## Listing from a data collection

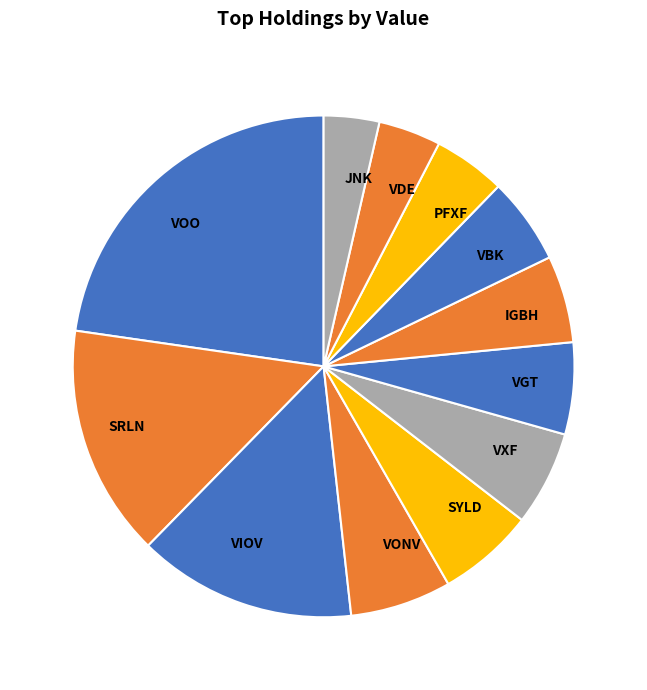

The VOO slice represents 29% of the pie. True or false?

False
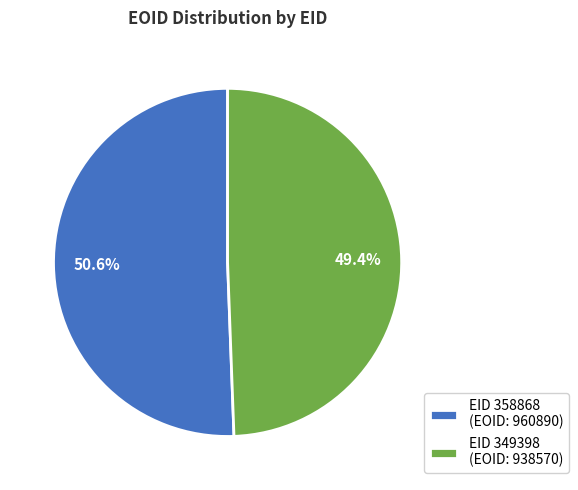

How many slices are in this pie chart?

2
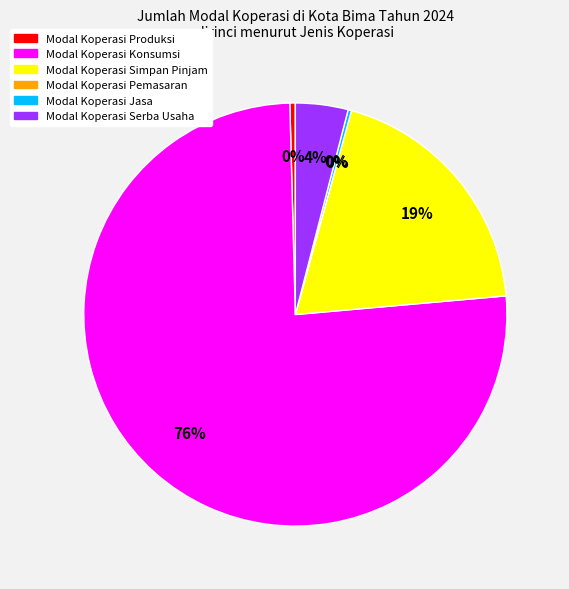

Does Modal Koperasi Konsumsi account for over 50% of the chart?

Yes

## Your task
Copy the listing above word for word, leaving out the pictures.

## Result for this task
The VOO slice represents 29% of the pie. True or false?

False

How many slices are in this pie chart?

2

Does Modal Koperasi Konsumsi account for over 50% of the chart?

Yes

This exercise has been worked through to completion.